Il tecnico non ha ancora scelto cosa sarà il suo Napoli. È una squadra ancora molto divisa sui temi tattici e per questo spesso fatica ad esprimersi

L’AZ Alkmaar alimenta molti dubbi sul valore del Napoli di Gattuso

Una brutta prestazione

Il primo pareggio stagionale del Napoli è il frutto di una prestazione a due facce della squadra di Gattuso. Se nel primo tempo gli azzurri hanno dato l’impressione di essere in controllo del contesto, hanno mostrato di poter portare a termine la gara senza troppi affanni, da grande squadra, nella ripresa si sono manifestati degli evidenti problemi di tenuta tattica e mentale. Alla luce delle cifre e delle sensazioni ex-post, non è esagerato sostenere che la gara contro l’AZ Alkmaar alimenti molti dubbi sul valore del Napoli. Sulla sua reale consistenza. È un discorso di identità che manca (ancora), così come di una mutevolezza ancora troppo aliena – soprattutto per alcuni giocatori – perché possa essere considerata davvero una risorsa.

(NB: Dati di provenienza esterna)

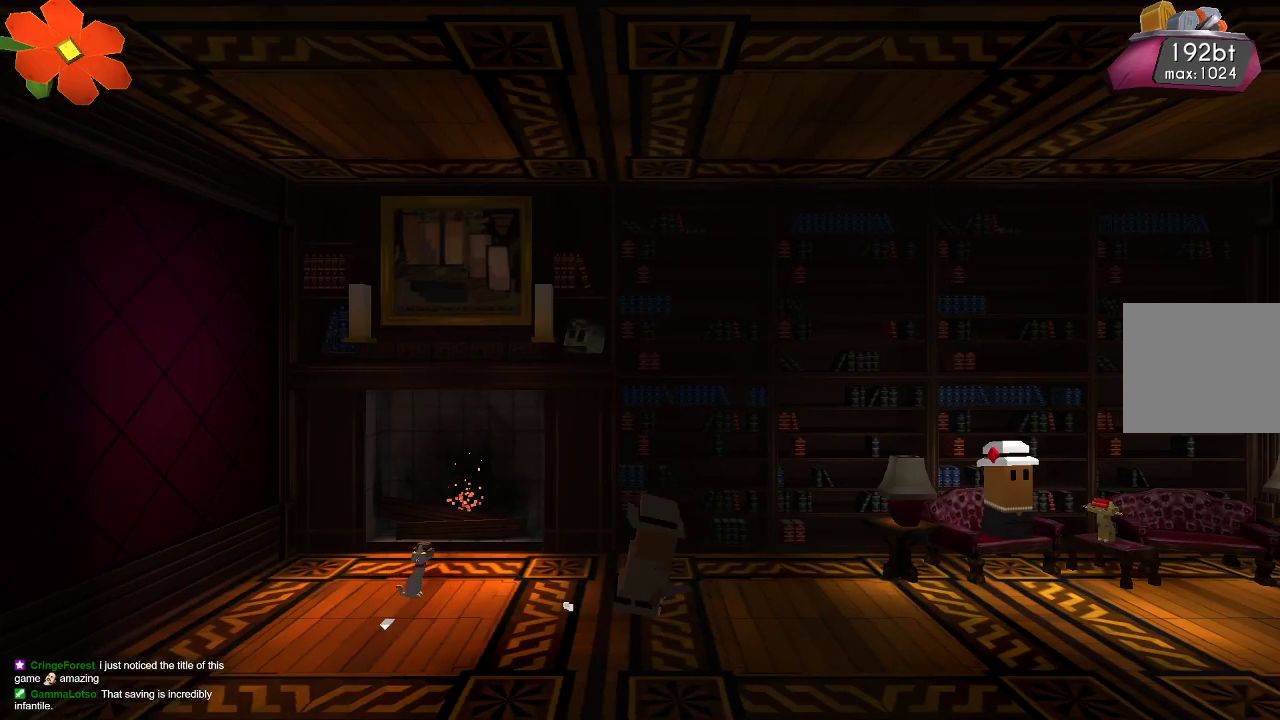
{"buttons": [], "left_stick": "right", "right_stick": "center", "events": []}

L’inizio, come detto, è sembrato positivo. Gattuso ha deciso di cambiare meno uomini del previsto rispetto alla sfida con la Roma – Ospina e quattro giocatori di movimento: dentro Maksimovic, Ghoulam, Bakayoko e Politano – e di riproporre lo stesso assetto, con Mertens punta e due mezzali a supporto degli esterni offensivi. Evidentemente, l’assenza di Osimhen gli ha suggerito di insistere, di lavorare nel solco della continuità. Di riproporre un Napoli in grado di gestire in maniera più articolata e sofisticata il possesso palla.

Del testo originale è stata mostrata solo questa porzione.